Work request: Below are the records; repeat exactly their lines between the line holding "NASEMSO Washington Update 2012" and the line holding "14. FCC Sets", inclusive, skipping the pictures.

Recorded data:
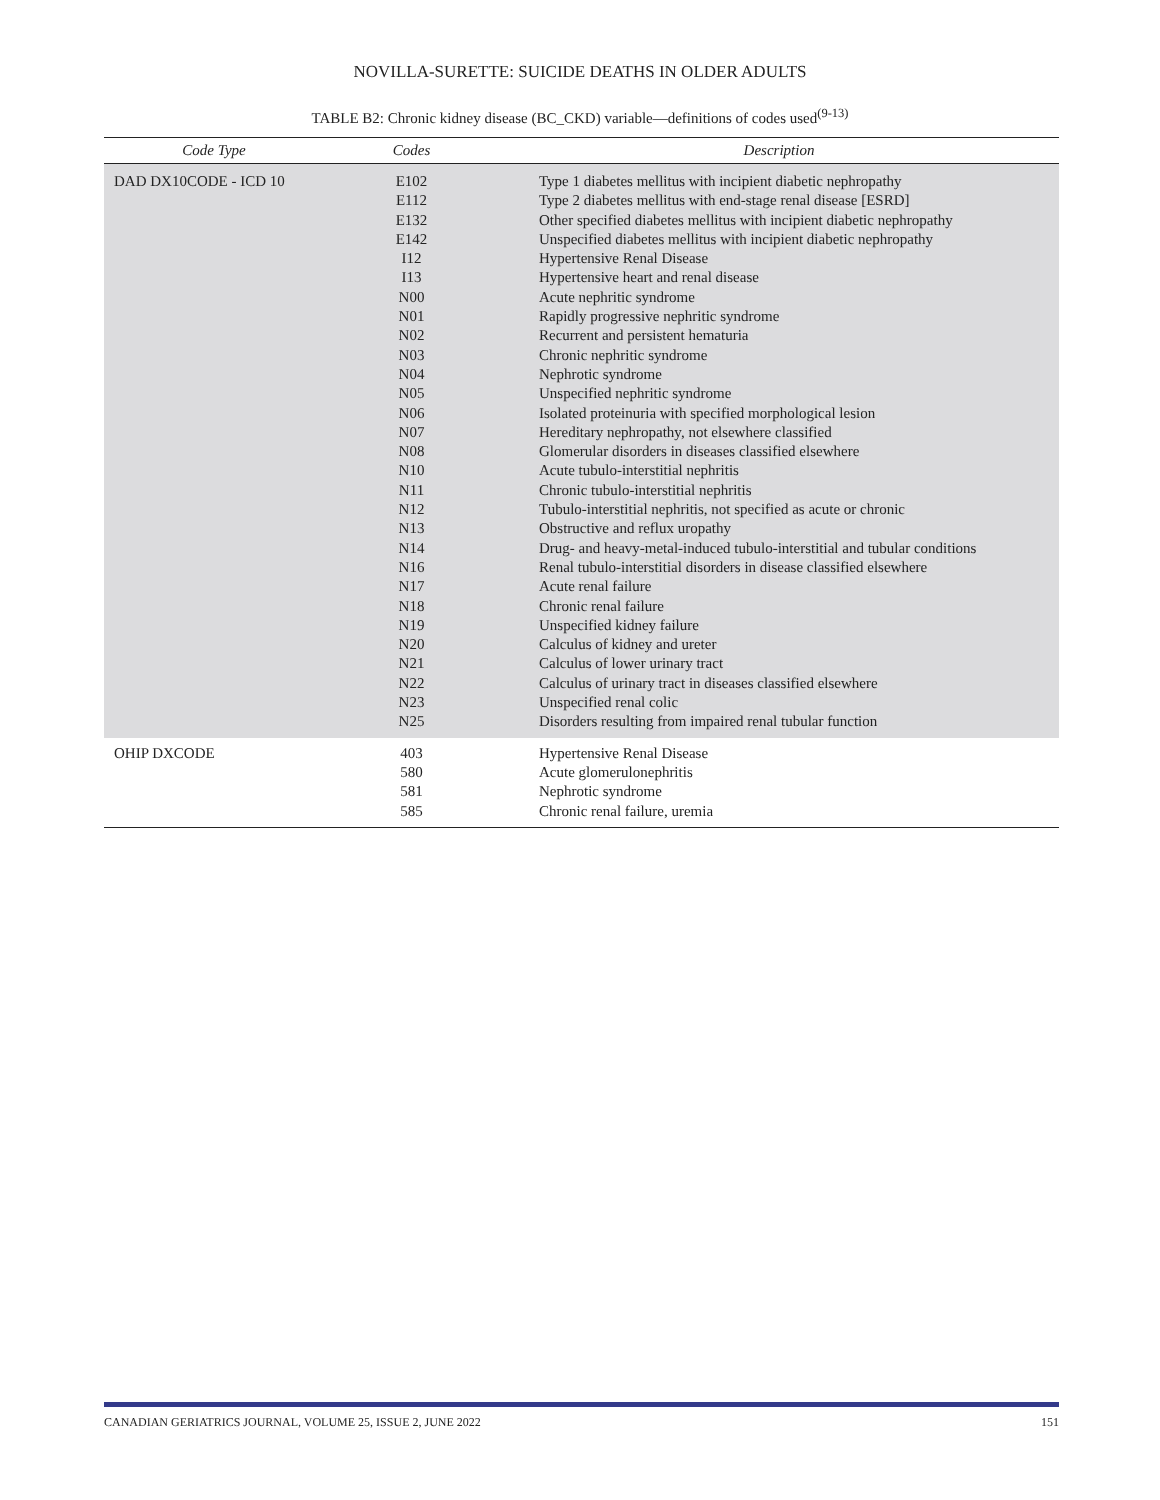NOVILLA-SURETTE: SUICIDE DEATHS IN OLDER ADULTS
TABLE B2: Chronic kidney disease (BC_CKD) variable—definitions of codes used<sup>(9-13)</sup>
| Code Type | Codes | Description |
| --- | --- | --- |
| DAD DX10CODE - ICD 10 | E102 E112 E132 E142 I12 I13 N00 N01 N02 N03 N04 N05 N06 N07 N08 N10 N11 N12 N13 N14 N16 N17 N18 N19 N20 N21 N22 N23 N25 | Type 1 diabetes mellitus with incipient diabetic nephropathy Type 2 diabetes mellitus with end-stage renal disease [ESRD] Other specified diabetes mellitus with incipient diabetic nephropathy Unspecified diabetes mellitus with incipient diabetic nephropathy Hypertensive Renal Disease Hypertensive heart and renal disease Acute nephritic syndrome Rapidly progressive nephritic syndrome Recurrent and persistent hematuria Chronic nephritic syndrome Nephrotic syndrome Unspecified nephritic syndrome Isolated proteinuria with specified morphological lesion Hereditary nephropathy, not elsewhere classified Glomerular disorders in diseases classified elsewhere Acute tubulo-interstitial nephritis Chronic tubulo-interstitial nephritis Tubulo-interstitial nephritis, not specified as acute or chronic Obstructive and reflux uropathy Drug- and heavy-metal-induced tubulo-interstitial and tubular conditions Renal tubulo-interstitial disorders in disease classified elsewhere Acute renal failure Chronic renal failure Unspecified kidney failure Calculus of kidney and ureter Calculus of lower urinary tract Calculus of urinary tract in diseases classified elsewhere Unspecified renal colic Disorders resulting from impaired renal tubular function |
| OHIP DXCODE | 403 580 581 585 | Hypertensive Renal Disease Acute glomerulonephritis Nephrotic syndrome Chronic renal failure, uremia |
CANADIAN GERIATRICS JOURNAL, VOLUME 25, ISSUE 2, JUNE 2022 151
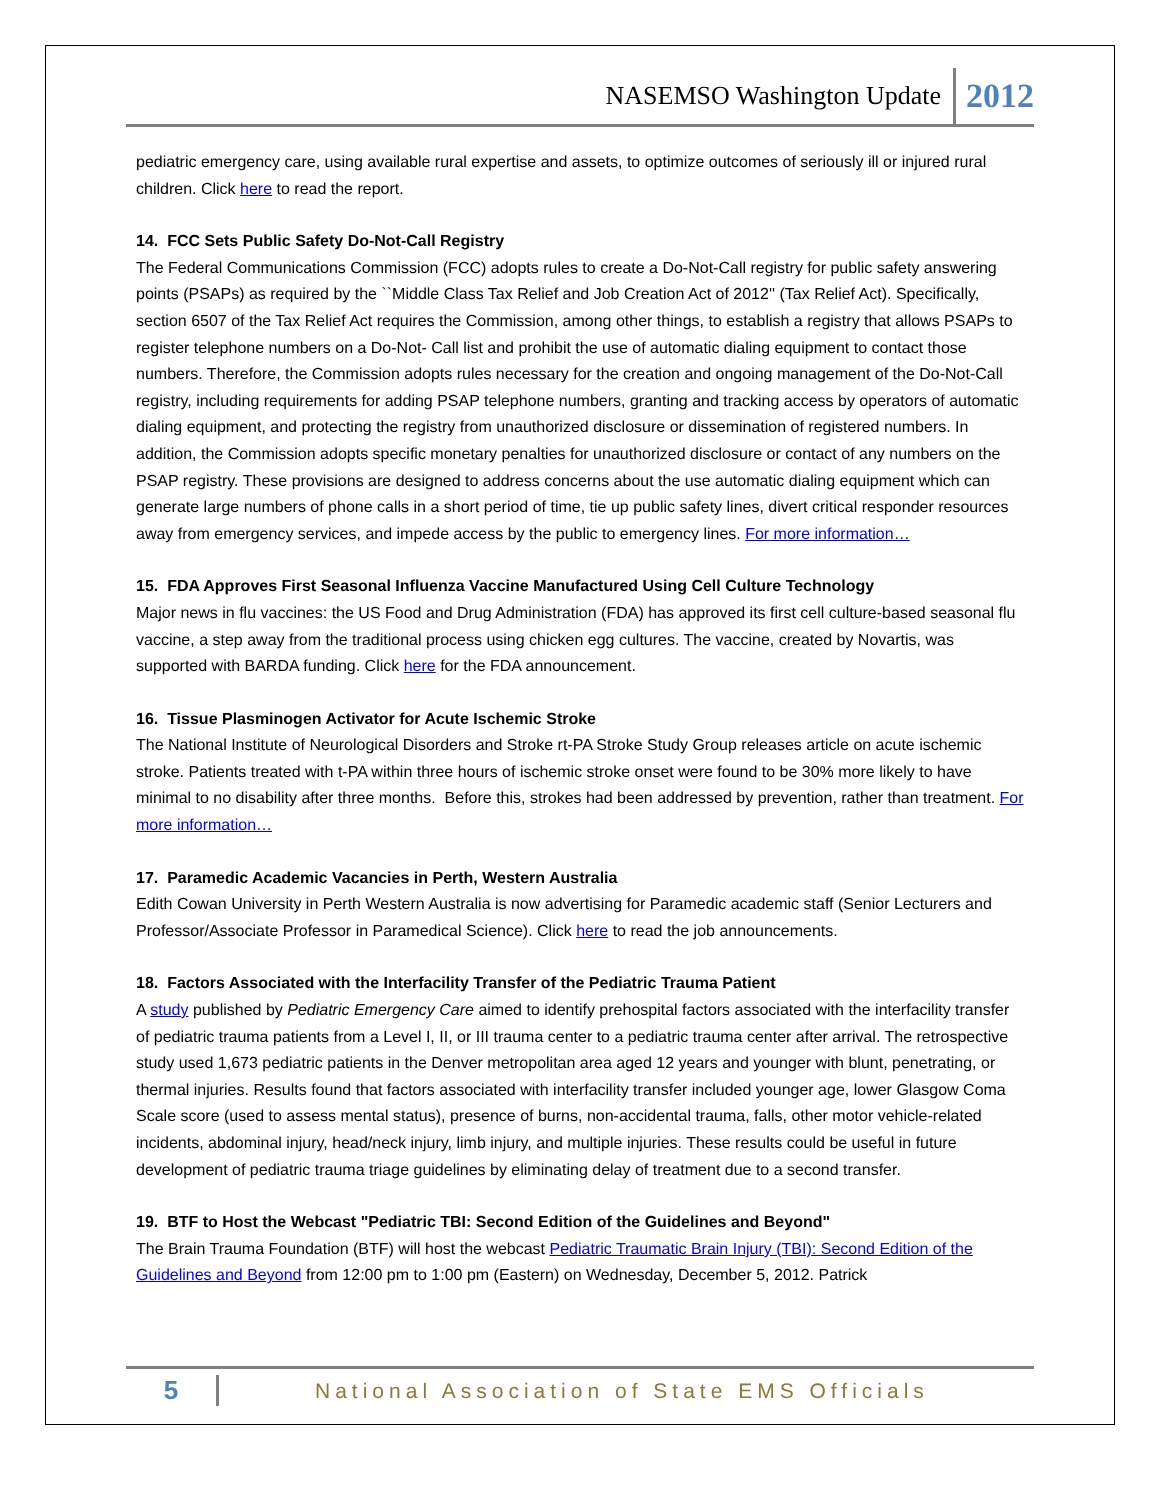NASEMSO Washington Update 2012
pediatric emergency care, using available rural expertise and assets, to optimize outcomes of seriously ill or injured rural children. Click here to read the report.
14. FCC Sets Public Safety Do-Not-Call Registry
The Federal Communications Commission (FCC) adopts rules to create a Do-Not-Call registry for public safety answering points (PSAPs) as required by the ``Middle Class Tax Relief and Job Creation Act of 2012'' (Tax Relief Act). Specifically, section 6507 of the Tax Relief Act requires the Commission, among other things, to establish a registry that allows PSAPs to register telephone numbers on a Do-Not- Call list and prohibit the use of automatic dialing equipment to contact those numbers. Therefore, the Commission adopts rules necessary for the creation and ongoing management of the Do-Not-Call registry, including requirements for adding PSAP telephone numbers, granting and tracking access by operators of automatic dialing equipment, and protecting the registry from unauthorized disclosure or dissemination of registered numbers. In addition, the Commission adopts specific monetary penalties for unauthorized disclosure or contact of any numbers on the PSAP registry. These provisions are designed to address concerns about the use automatic dialing equipment which can generate large numbers of phone calls in a short period of time, tie up public safety lines, divert critical responder resources away from emergency services, and impede access by the public to emergency lines. For more information…
15. FDA Approves First Seasonal Influenza Vaccine Manufactured Using Cell Culture Technology
Major news in flu vaccines: the US Food and Drug Administration (FDA) has approved its first cell culture-based seasonal flu vaccine, a step away from the traditional process using chicken egg cultures. The vaccine, created by Novartis, was supported with BARDA funding. Click here for the FDA announcement.
16. Tissue Plasminogen Activator for Acute Ischemic Stroke
The National Institute of Neurological Disorders and Stroke rt-PA Stroke Study Group releases article on acute ischemic stroke. Patients treated with t-PA within three hours of ischemic stroke onset were found to be 30% more likely to have minimal to no disability after three months. Before this, strokes had been addressed by prevention, rather than treatment. For more information…
17. Paramedic Academic Vacancies in Perth, Western Australia
Edith Cowan University in Perth Western Australia is now advertising for Paramedic academic staff (Senior Lecturers and Professor/Associate Professor in Paramedical Science). Click here to read the job announcements.
18. Factors Associated with the Interfacility Transfer of the Pediatric Trauma Patient
A study published by Pediatric Emergency Care aimed to identify prehospital factors associated with the interfacility transfer of pediatric trauma patients from a Level I, II, or III trauma center to a pediatric trauma center after arrival. The retrospective study used 1,673 pediatric patients in the Denver metropolitan area aged 12 years and younger with blunt, penetrating, or thermal injuries. Results found that factors associated with interfacility transfer included younger age, lower Glasgow Coma Scale score (used to assess mental status), presence of burns, non-accidental trauma, falls, other motor vehicle-related incidents, abdominal injury, head/neck injury, limb injury, and multiple injuries. These results could be useful in future development of pediatric trauma triage guidelines by eliminating delay of treatment due to a second transfer.
19. BTF to Host the Webcast "Pediatric TBI: Second Edition of the Guidelines and Beyond"
The Brain Trauma Foundation (BTF) will host the webcast Pediatric Traumatic Brain Injury (TBI): Second Edition of the Guidelines and Beyond from 12:00 pm to 1:00 pm (Eastern) on Wednesday, December 5, 2012. Patrick
5 National Association of State EMS Officials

Reply:
NASEMSO Washington Update 2012
pediatric emergency care, using available rural expertise and assets, to optimize outcomes of seriously ill or injured rural children. Click here to read the report.
14. FCC Sets Public Safety Do-Not-Call Registry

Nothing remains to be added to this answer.